In this study, researchers took urine samples from 175 patients who were already undergoing kidney biopsies advised by physicians. From these samples, investigators isolated urinary exosomes from the immune cells of the newly transplanted kidneys. From these vesicles, researchers isolated protein and mRNA and identified a rejection signature—a group of 15 genes—that could distinguish between normal kidney function and rejection. Notably, researchers also identified five genes that could differentiate between two types of rejection: cellular rejection and antibody-mediated rejection.
“These findings demonstrate that exosomes isolated from urine samples may be a viable biomarker for kidney transplant rejection,” said Azzi.
This research differs from prior attempts to characterize urinary mRNA because clinicians isolated exosomes rather than ordinary urine cells. The exosomal vesicle protects mRNA from degrading, allowing for the genes within the mRNA to be examined for the match rejection signature. In previous research, mRNA was isolated from cells that shed from the kidney into urine. However, without the extracellular vesicles to protect the mRNA, the mRNA decayed very quickly, making this test difficult to do in a clinical setting.

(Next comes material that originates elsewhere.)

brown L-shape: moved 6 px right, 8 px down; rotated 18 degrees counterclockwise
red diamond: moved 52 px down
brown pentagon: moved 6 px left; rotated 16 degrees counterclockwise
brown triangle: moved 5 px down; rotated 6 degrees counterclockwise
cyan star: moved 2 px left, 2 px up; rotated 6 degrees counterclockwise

“Our paper shows that if you take urine from a patient at different points in time and measure mRNA from inside microvesicles, you get the same signature over time, allowing you to assess whether or not the transplant is being rejected,” said Azzi. “Without these vesicles, you lose the genetic material after a few hours.”

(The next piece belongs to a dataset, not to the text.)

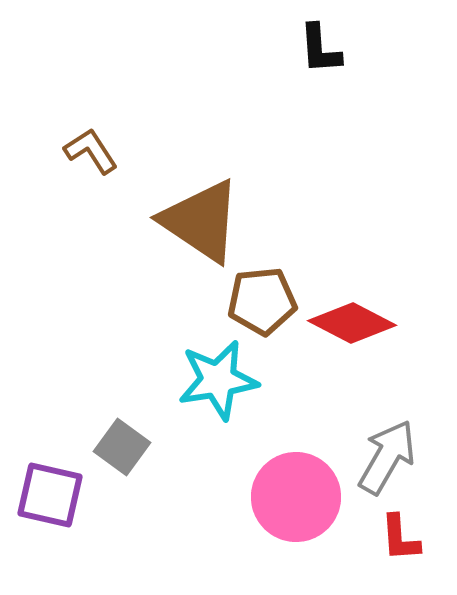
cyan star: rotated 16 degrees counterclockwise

One limitation to this research is that these tests were done on patients undergoing a biopsy ordered by their physician, who already suspected that something was wrong. In the future, Azzi and his colleagues aim to understand whether a test such as this one can be used on kidney transplant recipients with normal kidney activity as measured in the blood to detect hidden rejection (subclinical rejection). They are currently doing a second study on patients with stable kidney function, looking to see if the same signature they identified in this current study could be used on patients without previously identified issues but still detect subclinical rejection.